* Assignment 1
Set down word for word the passage of the appeal judgment below that runs between "On the 4th issue, counsel" and "allow the appeal.", inclusive.
* Assignment 2
List each piece of information that, according to the appeal judgment below, the Appellant failed to provide in the statement in which he raised the defense of alibi.

On the 4th issue, counsel for the Appellant submitted that, the trial court’s judgement, delivered without giving the Appellant the opportunity to deliver his final address through his counsel, was a denial of his right to fair hearing which vitiated the entire proceedings. He urged the court to resolve the issues in favour of the Appellant, and allow the appeal.
Counsel for the Respondent submitted that, the Appellant’s trial was conducted within the tenets of fair hearing, and sufficient opportunity was given to the Appellant for his defence and counsel’s address. Court’s Judgement and Rationale
On the 1st issue, the Court held that, whenever alibi is raised a defence by an accused person, it becomes incumbent on him to adequately furnish detailed information of his whereabouts at the time the offence was committed, or the conspiracy was perpetrated. The court held that, such information must also be unquestionable and capable of being verified when investigated by the Police, and must be raised at the earliest possible time. Where he fails to provide detailed information, the Police have no obligation to investigate the claim, and a defence of alibi without providing sufficient facts to call for verification, is nebulous and porous, and it cannot avail the accused person or defendant. The court held that, the Appellant failed to give the specific time he left the locality where the offence was committed, and also failed to state the particulars of his so-called brother’s wife who he said was about to give birth, or where she was living at Omituntun where he said he was at the time of the commission of the offence, in his statement in which he raised the defence of alibi.

* Supplied data
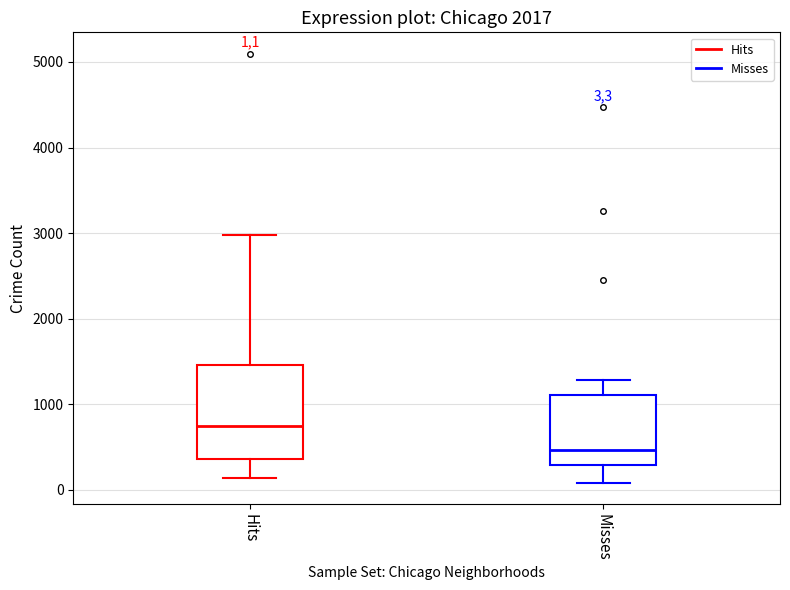

Which box's median line is the highest?

Hits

* Result 1
On the 4th issue, counsel for the Appellant submitted that, the trial court’s judgement, delivered without giving the Appellant the opportunity to deliver his final address through his counsel, was a denial of his right to fair hearing which vitiated the entire proceedings. He urged the court to resolve the issues in favour of the Appellant, and allow the appeal.

* Result 2
- The specific time he left the locality where the offence was committed
- The particulars of his brother's wife who he said was about to give birth
- Where she was living at Omituntun, where he said he was at the time of the commission of the offence